§ **Task goal**: Exact copies of all the records below should be returned.

§ **Dataset records**:
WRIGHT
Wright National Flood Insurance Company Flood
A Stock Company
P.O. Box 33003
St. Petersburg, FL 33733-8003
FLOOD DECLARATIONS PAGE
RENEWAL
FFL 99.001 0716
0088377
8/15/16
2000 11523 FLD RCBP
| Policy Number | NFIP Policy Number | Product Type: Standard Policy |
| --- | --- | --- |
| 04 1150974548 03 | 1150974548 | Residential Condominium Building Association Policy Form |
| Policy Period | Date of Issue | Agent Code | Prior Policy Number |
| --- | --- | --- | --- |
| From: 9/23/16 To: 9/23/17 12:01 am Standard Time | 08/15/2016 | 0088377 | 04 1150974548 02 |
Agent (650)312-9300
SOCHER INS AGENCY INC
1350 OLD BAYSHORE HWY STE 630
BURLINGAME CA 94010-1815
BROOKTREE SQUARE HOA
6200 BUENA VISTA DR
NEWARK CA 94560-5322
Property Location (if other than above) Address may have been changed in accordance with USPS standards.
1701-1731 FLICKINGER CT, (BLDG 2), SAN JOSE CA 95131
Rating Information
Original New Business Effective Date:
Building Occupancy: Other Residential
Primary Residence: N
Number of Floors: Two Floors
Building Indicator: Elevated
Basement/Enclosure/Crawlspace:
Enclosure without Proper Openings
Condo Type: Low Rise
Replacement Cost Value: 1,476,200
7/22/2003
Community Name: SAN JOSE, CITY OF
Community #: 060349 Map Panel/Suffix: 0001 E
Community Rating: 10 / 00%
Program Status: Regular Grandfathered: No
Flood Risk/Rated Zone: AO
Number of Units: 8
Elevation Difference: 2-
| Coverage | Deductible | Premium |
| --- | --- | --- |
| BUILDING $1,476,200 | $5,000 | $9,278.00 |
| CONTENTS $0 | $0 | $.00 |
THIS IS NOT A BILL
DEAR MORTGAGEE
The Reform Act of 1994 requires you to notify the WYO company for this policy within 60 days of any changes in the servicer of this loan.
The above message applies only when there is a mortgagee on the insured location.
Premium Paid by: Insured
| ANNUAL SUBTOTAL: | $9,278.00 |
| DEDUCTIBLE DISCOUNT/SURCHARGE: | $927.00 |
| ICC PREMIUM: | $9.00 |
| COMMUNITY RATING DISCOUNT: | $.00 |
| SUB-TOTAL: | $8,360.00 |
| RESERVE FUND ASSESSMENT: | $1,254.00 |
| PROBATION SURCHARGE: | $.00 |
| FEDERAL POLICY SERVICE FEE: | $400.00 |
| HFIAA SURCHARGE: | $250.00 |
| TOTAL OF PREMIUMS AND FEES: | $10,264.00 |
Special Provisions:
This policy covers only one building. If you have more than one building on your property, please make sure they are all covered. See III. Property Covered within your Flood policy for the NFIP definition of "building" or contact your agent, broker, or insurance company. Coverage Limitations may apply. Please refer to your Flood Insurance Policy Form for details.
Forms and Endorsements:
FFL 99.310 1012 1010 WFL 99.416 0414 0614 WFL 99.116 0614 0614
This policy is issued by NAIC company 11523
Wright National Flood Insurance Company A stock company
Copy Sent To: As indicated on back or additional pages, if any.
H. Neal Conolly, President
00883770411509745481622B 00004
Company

§ **Answer**:
WRIGHT
Wright National Flood Insurance Company Flood
A Stock Company
P.O. Box 33003
St. Petersburg, FL 33733-8003
FLOOD DECLARATIONS PAGE
RENEWAL
FFL 99.001 0716
0088377
8/15/16
2000 11523 FLD RCBP
| Policy Number | NFIP Policy Number | Product Type: Standard Policy |
| --- | --- | --- |
| 04 1150974548 03 | 1150974548 | Residential Condominium Building Association Policy Form |
| Policy Period | Date of Issue | Agent Code | Prior Policy Number |
| --- | --- | --- | --- |
| From: 9/23/16 To: 9/23/17 12:01 am Standard Time | 08/15/2016 | 0088377 | 04 1150974548 02 |
Agent (650)312-9300
SOCHER INS AGENCY INC
1350 OLD BAYSHORE HWY STE 630
BURLINGAME CA 94010-1815
BROOKTREE SQUARE HOA
6200 BUENA VISTA DR
NEWARK CA 94560-5322
Property Location (if other than above) Address may have been changed in accordance with USPS standards.
1701-1731 FLICKINGER CT, (BLDG 2), SAN JOSE CA 95131
Rating Information
Original New Business Effective Date:
Building Occupancy: Other Residential
Primary Residence: N
Number of Floors: Two Floors
Building Indicator: Elevated
Basement/Enclosure/Crawlspace:
Enclosure without Proper Openings
Condo Type: Low Rise
Replacement Cost Value: 1,476,200
7/22/2003
Community Name: SAN JOSE, CITY OF
Community #: 060349 Map Panel/Suffix: 0001 E
Community Rating: 10 / 00%
Program Status: Regular Grandfathered: No
Flood Risk/Rated Zone: AO
Number of Units: 8
Elevation Difference: 2-
| Coverage | Deductible | Premium |
| --- | --- | --- |
| BUILDING $1,476,200 | $5,000 | $9,278.00 |
| CONTENTS $0 | $0 | $.00 |
THIS IS NOT A BILL
DEAR MORTGAGEE
The Reform Act of 1994 requires you to notify the WYO company for this policy within 60 days of any changes in the servicer of this loan.
The above message applies only when there is a mortgagee on the insured location.
Premium Paid by: Insured
| ANNUAL SUBTOTAL: | $9,278.00 |
| DEDUCTIBLE DISCOUNT/SURCHARGE: | $927.00 |
| ICC PREMIUM: | $9.00 |
| COMMUNITY RATING DISCOUNT: | $.00 |
| SUB-TOTAL: | $8,360.00 |
| RESERVE FUND ASSESSMENT: | $1,254.00 |
| PROBATION SURCHARGE: | $.00 |
| FEDERAL POLICY SERVICE FEE: | $400.00 |
| HFIAA SURCHARGE: | $250.00 |
| TOTAL OF PREMIUMS AND FEES: | $10,264.00 |
Special Provisions:
This policy covers only one building. If you have more than one building on your property, please make sure they are all covered. See III. Property Covered within your Flood policy for the NFIP definition of "building" or contact your agent, broker, or insurance company. Coverage Limitations may apply. Please refer to your Flood Insurance Policy Form for details.
Forms and Endorsements:
FFL 99.310 1012 1010 WFL 99.416 0414 0614 WFL 99.116 0614 0614
This policy is issued by NAIC company 11523
Wright National Flood Insurance Company A stock company
Copy Sent To: As indicated on back or additional pages, if any.
H. Neal Conolly, President
00883770411509745481622B 00004
Company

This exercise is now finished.